### Instructions for the task
Your output should be one number, which is how many lines in the material contain "Demoskop".

### Data supplied
--------------------------------------------------

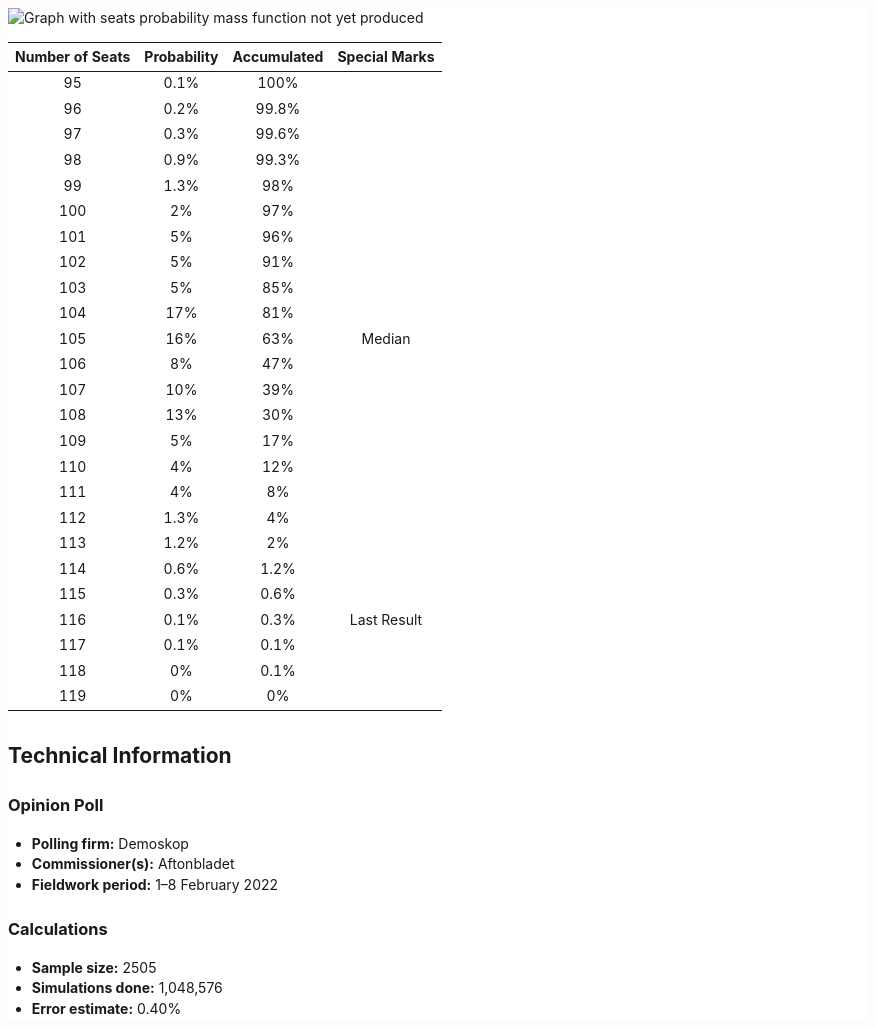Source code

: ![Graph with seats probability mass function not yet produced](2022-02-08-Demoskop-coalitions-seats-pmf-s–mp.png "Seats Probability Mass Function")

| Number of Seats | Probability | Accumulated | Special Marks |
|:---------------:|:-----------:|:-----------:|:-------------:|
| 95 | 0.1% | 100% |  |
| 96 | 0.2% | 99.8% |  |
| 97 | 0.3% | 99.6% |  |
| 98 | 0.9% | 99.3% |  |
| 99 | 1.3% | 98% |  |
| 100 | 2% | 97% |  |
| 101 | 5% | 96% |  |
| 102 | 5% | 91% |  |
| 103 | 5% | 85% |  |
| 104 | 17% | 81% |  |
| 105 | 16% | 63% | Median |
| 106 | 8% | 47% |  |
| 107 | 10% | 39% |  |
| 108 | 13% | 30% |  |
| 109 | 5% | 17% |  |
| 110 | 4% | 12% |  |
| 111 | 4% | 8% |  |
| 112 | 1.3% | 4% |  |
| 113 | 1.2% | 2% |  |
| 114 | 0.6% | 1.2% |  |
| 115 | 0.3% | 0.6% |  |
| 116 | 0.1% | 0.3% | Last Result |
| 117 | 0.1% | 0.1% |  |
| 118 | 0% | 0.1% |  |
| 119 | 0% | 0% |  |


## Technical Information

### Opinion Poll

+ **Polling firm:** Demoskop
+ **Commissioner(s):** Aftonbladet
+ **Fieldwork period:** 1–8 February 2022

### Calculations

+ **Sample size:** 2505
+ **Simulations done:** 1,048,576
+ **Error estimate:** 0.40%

--------------------------------------------------

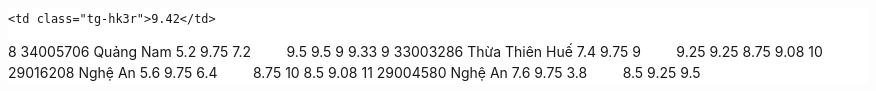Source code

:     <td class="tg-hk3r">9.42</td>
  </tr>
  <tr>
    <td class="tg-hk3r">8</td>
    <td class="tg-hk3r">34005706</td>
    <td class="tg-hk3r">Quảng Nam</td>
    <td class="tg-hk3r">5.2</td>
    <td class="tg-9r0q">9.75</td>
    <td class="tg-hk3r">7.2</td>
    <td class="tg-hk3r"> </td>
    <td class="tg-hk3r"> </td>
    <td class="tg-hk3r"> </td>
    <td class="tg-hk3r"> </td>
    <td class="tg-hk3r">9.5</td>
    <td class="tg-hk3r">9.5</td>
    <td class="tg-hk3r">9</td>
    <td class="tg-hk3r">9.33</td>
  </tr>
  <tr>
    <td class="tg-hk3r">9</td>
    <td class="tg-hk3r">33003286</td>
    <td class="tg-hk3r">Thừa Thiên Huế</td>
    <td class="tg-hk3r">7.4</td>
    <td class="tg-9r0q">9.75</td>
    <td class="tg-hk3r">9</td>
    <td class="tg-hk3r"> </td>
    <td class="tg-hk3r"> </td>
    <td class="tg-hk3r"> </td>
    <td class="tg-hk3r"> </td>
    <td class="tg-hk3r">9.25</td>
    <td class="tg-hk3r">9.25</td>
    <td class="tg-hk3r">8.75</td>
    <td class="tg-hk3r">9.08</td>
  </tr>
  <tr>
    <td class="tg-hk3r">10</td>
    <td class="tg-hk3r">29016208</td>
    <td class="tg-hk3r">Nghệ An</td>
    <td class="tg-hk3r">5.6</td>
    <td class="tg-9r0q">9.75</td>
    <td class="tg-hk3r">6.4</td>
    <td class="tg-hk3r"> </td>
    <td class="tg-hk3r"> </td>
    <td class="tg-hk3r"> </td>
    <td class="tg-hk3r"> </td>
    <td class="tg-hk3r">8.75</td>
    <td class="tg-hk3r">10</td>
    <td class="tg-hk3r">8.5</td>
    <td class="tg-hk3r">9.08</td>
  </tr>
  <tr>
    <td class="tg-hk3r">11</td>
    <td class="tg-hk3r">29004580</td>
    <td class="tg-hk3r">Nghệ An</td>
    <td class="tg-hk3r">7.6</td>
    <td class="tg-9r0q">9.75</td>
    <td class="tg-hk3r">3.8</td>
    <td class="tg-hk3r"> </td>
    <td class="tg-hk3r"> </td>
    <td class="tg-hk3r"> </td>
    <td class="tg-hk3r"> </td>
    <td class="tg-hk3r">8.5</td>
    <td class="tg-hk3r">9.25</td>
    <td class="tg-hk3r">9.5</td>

--------------------------------------------------

### Response area
2